• [What is being asked]: Revise the material below so that each occurrence of "SAP Event Mesh" reads "Event Mesh", leaving everything else unchanged.

• [Data records]:
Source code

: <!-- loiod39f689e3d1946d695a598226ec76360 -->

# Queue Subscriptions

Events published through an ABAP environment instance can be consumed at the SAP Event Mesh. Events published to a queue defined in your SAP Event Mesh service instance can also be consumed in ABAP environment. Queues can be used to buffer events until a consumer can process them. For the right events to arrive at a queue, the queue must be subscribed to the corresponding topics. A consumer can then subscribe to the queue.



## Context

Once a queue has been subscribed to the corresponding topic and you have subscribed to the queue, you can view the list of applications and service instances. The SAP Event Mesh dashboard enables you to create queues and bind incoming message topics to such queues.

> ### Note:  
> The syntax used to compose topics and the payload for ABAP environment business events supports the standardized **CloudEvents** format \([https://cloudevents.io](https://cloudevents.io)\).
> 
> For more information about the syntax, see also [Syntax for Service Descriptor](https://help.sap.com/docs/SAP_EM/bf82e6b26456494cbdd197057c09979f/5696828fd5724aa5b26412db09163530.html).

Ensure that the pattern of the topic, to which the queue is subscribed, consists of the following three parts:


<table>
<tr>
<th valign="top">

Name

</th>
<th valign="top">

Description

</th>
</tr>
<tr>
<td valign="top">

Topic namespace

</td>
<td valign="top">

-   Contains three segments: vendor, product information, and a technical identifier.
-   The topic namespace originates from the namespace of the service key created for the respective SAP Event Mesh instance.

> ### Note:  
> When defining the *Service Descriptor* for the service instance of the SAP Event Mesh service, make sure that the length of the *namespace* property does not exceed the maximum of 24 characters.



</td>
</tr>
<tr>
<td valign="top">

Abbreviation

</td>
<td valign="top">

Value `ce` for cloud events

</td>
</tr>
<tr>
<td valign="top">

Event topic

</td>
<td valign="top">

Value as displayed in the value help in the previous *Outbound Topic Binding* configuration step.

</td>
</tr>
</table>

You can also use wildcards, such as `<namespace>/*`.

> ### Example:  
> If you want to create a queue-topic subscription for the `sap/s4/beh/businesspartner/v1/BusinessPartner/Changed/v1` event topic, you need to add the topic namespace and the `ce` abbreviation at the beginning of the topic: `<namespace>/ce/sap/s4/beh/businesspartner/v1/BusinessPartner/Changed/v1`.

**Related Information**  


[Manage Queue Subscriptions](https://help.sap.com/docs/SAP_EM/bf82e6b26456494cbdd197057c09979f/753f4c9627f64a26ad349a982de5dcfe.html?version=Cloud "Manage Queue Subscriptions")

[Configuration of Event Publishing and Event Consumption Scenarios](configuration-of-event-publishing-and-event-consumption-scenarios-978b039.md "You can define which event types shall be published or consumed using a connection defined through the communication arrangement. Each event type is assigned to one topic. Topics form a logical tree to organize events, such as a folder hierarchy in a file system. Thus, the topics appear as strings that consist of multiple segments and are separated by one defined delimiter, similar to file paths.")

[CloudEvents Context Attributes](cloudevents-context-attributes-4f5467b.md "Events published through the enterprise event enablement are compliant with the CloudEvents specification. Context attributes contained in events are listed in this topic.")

• [Response to the task]:
Source code

: <!-- loiod39f689e3d1946d695a598226ec76360 -->

# Queue Subscriptions

Events published through an ABAP environment instance can be consumed at the Event Mesh. Events published to a queue defined in your Event Mesh service instance can also be consumed in ABAP environment. Queues can be used to buffer events until a consumer can process them. For the right events to arrive at a queue, the queue must be subscribed to the corresponding topics. A consumer can then subscribe to the queue.



## Context

Once a queue has been subscribed to the corresponding topic and you have subscribed to the queue, you can view the list of applications and service instances. The Event Mesh dashboard enables you to create queues and bind incoming message topics to such queues.

> ### Note:  
> The syntax used to compose topics and the payload for ABAP environment business events supports the standardized **CloudEvents** format \([https://cloudevents.io](https://cloudevents.io)\).
> 
> For more information about the syntax, see also [Syntax for Service Descriptor](https://help.sap.com/docs/SAP_EM/bf82e6b26456494cbdd197057c09979f/5696828fd5724aa5b26412db09163530.html).

Ensure that the pattern of the topic, to which the queue is subscribed, consists of the following three parts:


<table>
<tr>
<th valign="top">

Name

</th>
<th valign="top">

Description

</th>
</tr>
<tr>
<td valign="top">

Topic namespace

</td>
<td valign="top">

-   Contains three segments: vendor, product information, and a technical identifier.
-   The topic namespace originates from the namespace of the service key created for the respective Event Mesh instance.

> ### Note:  
> When defining the *Service Descriptor* for the service instance of the Event Mesh service, make sure that the length of the *namespace* property does not exceed the maximum of 24 characters.



</td>
</tr>
<tr>
<td valign="top">

Abbreviation

</td>
<td valign="top">

Value `ce` for cloud events

</td>
</tr>
<tr>
<td valign="top">

Event topic

</td>
<td valign="top">

Value as displayed in the value help in the previous *Outbound Topic Binding* configuration step.

</td>
</tr>
</table>

You can also use wildcards, such as `<namespace>/*`.

> ### Example:  
> If you want to create a queue-topic subscription for the `sap/s4/beh/businesspartner/v1/BusinessPartner/Changed/v1` event topic, you need to add the topic namespace and the `ce` abbreviation at the beginning of the topic: `<namespace>/ce/sap/s4/beh/businesspartner/v1/BusinessPartner/Changed/v1`.

**Related Information**  


[Manage Queue Subscriptions](https://help.sap.com/docs/SAP_EM/bf82e6b26456494cbdd197057c09979f/753f4c9627f64a26ad349a982de5dcfe.html?version=Cloud "Manage Queue Subscriptions")

[Configuration of Event Publishing and Event Consumption Scenarios](configuration-of-event-publishing-and-event-consumption-scenarios-978b039.md "You can define which event types shall be published or consumed using a connection defined through the communication arrangement. Each event type is assigned to one topic. Topics form a logical tree to organize events, such as a folder hierarchy in a file system. Thus, the topics appear as strings that consist of multiple segments and are separated by one defined delimiter, similar to file paths.")

[CloudEvents Context Attributes](cloudevents-context-attributes-4f5467b.md "Events published through the enterprise event enablement are compliant with the CloudEvents specification. Context attributes contained in events are listed in this topic.")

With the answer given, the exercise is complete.